DATASET RECORDS →

^^^^^^^^

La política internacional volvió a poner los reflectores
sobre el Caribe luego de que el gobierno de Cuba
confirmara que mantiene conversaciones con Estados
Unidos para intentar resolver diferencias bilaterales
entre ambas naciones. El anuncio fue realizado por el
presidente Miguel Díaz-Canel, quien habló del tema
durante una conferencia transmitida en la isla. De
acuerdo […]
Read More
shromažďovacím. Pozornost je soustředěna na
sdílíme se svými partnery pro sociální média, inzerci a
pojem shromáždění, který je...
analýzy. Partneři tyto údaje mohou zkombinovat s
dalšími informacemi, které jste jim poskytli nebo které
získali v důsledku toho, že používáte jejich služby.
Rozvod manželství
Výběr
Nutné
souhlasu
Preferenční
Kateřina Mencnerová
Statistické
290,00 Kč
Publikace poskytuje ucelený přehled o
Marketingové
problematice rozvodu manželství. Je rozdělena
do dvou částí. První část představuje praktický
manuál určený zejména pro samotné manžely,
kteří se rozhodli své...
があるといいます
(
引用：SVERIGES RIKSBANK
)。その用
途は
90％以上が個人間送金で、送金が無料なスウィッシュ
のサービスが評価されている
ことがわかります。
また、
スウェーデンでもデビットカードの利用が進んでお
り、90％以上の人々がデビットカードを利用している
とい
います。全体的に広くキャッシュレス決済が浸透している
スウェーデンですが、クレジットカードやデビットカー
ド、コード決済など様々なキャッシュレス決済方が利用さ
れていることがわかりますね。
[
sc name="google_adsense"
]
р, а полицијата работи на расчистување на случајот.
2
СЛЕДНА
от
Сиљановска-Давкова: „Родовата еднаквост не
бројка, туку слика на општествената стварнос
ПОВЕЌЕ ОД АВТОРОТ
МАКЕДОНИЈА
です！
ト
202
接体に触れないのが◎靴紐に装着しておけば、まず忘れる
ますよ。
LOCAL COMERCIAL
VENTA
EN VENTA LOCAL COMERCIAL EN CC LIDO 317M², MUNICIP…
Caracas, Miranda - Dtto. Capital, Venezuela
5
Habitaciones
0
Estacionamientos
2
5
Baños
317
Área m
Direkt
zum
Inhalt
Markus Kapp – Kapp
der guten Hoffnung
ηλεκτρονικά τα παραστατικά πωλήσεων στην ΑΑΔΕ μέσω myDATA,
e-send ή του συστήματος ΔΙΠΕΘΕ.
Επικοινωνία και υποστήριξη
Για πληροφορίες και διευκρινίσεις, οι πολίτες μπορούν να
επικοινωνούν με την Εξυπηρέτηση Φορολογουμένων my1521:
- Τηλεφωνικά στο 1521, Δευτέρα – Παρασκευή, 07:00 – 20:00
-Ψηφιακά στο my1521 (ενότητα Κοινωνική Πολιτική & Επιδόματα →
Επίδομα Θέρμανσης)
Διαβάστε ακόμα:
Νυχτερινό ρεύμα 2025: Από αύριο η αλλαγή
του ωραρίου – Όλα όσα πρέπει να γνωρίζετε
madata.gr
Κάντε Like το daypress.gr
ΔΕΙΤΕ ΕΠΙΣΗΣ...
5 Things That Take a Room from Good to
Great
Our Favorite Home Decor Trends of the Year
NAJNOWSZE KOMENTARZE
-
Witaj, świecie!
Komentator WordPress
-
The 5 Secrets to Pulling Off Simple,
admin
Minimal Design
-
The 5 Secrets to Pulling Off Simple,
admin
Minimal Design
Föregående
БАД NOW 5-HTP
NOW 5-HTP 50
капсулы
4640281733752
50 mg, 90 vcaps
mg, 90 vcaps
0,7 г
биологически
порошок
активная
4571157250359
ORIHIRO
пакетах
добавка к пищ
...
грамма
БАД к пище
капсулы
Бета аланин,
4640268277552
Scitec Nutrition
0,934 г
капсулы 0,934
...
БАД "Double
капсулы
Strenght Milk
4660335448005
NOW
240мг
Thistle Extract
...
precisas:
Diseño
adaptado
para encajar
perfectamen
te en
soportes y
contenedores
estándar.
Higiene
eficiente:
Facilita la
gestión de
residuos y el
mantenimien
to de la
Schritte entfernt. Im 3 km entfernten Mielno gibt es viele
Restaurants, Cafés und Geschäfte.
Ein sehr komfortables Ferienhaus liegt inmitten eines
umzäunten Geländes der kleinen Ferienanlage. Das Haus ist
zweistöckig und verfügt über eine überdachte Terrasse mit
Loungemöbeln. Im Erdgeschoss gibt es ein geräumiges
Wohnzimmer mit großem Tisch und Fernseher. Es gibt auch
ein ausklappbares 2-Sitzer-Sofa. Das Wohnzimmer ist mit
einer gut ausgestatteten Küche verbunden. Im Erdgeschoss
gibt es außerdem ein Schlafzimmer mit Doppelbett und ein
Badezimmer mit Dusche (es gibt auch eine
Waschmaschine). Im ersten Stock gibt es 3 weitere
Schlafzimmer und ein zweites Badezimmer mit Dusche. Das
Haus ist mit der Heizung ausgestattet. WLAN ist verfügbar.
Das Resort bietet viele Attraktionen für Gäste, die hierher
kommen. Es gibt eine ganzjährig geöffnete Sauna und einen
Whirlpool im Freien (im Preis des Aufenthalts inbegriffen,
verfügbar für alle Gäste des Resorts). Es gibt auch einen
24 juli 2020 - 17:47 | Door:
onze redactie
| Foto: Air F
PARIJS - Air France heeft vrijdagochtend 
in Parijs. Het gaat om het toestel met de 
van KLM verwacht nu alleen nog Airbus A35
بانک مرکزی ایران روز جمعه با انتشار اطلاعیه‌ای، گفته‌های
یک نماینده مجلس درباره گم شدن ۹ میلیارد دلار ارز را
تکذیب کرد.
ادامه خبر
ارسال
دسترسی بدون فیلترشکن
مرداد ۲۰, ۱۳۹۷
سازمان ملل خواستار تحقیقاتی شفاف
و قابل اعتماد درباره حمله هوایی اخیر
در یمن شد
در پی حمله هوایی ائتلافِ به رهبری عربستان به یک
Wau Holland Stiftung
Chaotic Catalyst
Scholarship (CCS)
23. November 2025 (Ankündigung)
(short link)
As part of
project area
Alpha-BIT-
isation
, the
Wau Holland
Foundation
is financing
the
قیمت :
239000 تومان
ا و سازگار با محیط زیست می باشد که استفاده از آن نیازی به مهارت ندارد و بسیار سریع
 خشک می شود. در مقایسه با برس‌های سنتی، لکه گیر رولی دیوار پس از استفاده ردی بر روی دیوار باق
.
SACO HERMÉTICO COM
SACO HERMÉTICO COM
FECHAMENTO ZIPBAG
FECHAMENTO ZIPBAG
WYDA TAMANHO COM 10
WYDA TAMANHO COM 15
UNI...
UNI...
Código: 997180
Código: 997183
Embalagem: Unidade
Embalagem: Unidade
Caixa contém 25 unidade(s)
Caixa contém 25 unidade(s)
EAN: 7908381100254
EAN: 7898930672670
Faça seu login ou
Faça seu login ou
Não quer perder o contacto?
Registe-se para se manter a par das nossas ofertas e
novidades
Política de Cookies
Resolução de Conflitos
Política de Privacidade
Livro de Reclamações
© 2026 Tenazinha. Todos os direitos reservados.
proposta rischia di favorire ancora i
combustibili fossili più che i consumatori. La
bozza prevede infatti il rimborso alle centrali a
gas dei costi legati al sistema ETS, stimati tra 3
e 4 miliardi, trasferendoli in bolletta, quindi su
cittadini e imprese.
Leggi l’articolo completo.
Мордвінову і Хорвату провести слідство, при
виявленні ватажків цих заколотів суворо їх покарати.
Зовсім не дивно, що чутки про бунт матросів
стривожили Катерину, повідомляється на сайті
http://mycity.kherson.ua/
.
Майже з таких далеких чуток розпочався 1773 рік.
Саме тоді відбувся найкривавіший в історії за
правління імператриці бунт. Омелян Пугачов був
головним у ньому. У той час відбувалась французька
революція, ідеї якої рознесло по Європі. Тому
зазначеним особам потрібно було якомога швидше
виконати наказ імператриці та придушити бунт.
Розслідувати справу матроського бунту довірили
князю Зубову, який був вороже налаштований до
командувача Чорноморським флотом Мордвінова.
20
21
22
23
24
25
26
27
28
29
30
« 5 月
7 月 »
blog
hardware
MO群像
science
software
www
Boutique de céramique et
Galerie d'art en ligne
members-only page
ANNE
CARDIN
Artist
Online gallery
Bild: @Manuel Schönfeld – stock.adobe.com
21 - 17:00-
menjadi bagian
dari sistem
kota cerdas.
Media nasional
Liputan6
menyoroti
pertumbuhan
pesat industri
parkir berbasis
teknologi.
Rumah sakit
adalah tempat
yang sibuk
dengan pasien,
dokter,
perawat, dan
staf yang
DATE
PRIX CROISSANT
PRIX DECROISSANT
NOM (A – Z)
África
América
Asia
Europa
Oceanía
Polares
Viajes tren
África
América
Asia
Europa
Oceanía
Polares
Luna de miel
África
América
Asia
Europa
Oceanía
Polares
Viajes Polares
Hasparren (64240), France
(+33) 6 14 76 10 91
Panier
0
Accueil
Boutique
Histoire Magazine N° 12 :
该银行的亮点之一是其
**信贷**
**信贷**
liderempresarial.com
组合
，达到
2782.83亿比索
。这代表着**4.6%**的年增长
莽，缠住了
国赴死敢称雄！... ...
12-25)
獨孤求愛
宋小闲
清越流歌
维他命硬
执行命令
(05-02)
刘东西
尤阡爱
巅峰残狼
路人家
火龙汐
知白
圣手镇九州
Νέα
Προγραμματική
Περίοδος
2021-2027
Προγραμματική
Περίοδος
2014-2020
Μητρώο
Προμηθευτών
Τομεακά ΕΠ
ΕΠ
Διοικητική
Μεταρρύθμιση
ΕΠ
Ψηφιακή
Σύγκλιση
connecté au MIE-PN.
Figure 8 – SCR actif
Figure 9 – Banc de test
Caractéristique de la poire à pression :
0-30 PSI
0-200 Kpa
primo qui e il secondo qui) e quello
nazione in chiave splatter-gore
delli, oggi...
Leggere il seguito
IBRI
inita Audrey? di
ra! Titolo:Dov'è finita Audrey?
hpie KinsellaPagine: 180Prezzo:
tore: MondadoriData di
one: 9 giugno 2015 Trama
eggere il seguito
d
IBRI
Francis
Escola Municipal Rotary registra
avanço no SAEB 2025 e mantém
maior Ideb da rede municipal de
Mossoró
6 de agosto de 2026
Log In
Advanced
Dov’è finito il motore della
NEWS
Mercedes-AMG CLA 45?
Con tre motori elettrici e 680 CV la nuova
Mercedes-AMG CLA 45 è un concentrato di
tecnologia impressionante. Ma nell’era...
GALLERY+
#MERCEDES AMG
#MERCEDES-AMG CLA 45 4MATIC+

^^^^^^^^

PROBLEM →
Copy out the lines of the items from the very beginning through the line containing "získali v důsledku", keeping each line as it appears.

EXERCISE RESULT →
La política internacional volvió a poner los reflectores
sobre el Caribe luego de que el gobierno de Cuba
confirmara que mantiene conversaciones con Estados
Unidos para intentar resolver diferencias bilaterales
entre ambas naciones. El anuncio fue realizado por el
presidente Miguel Díaz-Canel, quien habló del tema
durante una conferencia transmitida en la isla. De
acuerdo […]
Read More
shromažďovacím. Pozornost je soustředěna na
sdílíme se svými partnery pro sociální média, inzerci a
pojem shromáždění, který je...
analýzy. Partneři tyto údaje mohou zkombinovat s
dalšími informacemi, které jste jim poskytli nebo které
získali v důsledku toho, že používáte jejich služby.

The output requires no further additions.